In aerial reconnaissance, cameras used must have the added flexibility of providing for film analysis, i.e., correlation with some previously defined symbols. For correlating, there is a need for obtaining a film record containing symbols representative of the target of interest. Also, to avoid having only one perspective of the view, for example only overhead views, there is a need for obtaining a record of the target of interest at different angles. After the target has been recorded onto film, there is further a need to analyze this film, to ascertain what the target represents. Consequently, the of interest film is indexed by frame (or orientation) for the purpose of fabricating any target matched filter at any orientation. The indexed film can then be played back at any orientation for any target or scene. For example, the selected scene can be rotated, thereby enabling the target--if present in the film--to be detected without resorting to a plurality of scenes having the same perspective. This indirectly increases the capacity of a correlator memory by not requiring the same to store all views, thereby freeing the memory to store other targets instead.
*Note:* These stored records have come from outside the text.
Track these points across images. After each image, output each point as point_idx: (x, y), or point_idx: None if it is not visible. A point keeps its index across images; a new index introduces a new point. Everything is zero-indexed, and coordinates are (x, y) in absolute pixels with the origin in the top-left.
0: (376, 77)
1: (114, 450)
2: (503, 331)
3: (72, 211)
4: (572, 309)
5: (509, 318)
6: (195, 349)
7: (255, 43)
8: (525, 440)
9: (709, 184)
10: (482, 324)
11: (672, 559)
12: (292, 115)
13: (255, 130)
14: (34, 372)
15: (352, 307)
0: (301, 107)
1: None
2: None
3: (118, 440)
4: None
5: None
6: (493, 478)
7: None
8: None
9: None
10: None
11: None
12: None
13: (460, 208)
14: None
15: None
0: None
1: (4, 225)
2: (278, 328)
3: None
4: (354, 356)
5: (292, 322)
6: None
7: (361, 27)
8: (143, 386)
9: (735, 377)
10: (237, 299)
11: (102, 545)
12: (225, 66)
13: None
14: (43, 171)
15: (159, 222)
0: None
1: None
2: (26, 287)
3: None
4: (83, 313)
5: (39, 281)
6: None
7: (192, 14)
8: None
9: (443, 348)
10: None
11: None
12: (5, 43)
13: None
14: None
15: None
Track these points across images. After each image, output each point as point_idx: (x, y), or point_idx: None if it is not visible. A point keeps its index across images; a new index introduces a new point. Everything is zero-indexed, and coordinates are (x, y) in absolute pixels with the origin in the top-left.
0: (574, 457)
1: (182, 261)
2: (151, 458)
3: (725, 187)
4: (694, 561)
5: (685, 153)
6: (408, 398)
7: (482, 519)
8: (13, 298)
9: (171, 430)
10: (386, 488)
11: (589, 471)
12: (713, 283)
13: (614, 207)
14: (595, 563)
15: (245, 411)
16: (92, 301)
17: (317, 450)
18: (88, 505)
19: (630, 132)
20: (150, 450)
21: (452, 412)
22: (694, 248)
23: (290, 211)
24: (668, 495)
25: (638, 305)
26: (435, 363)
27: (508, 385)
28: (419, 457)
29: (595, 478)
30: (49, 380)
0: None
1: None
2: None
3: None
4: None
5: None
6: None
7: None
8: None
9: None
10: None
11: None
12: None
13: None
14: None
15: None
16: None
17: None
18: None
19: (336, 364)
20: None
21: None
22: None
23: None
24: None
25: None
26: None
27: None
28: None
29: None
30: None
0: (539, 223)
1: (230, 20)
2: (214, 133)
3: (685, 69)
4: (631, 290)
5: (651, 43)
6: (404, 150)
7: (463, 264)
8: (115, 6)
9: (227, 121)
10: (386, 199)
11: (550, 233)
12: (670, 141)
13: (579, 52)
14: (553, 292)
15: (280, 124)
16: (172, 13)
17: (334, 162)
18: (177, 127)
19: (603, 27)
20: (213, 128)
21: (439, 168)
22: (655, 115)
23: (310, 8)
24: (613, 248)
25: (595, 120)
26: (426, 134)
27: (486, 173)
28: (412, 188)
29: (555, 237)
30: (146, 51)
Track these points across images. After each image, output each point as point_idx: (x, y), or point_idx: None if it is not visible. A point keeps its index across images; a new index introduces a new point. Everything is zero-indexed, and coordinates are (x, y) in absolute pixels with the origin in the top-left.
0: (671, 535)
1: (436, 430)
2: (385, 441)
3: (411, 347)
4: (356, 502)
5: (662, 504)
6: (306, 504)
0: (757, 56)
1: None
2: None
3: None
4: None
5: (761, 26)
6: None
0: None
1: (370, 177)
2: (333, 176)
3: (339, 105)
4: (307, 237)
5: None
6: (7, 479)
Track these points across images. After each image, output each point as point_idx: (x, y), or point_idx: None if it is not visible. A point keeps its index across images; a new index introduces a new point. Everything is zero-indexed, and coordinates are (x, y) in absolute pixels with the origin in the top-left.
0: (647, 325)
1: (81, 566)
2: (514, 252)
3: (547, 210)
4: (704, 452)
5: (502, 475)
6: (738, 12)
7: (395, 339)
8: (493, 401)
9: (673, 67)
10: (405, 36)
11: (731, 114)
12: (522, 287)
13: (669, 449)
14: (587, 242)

But in order to fabricate such target matched filter, and the subsequent comparison of targets therewith, a film drive mechanism has to be able to both translate and rotate. No such device exists prior to the present invention.
Further, since most of the targets are moving at the time records thereof are made, it is imperative that some mechanism be used to compensate for the blurring caused by the movement. A standard practice in aerial reconnaissance involves the use of elaborate optical and mechanical means. The present invention film driving mechanism eliminates the need for such elaborate means.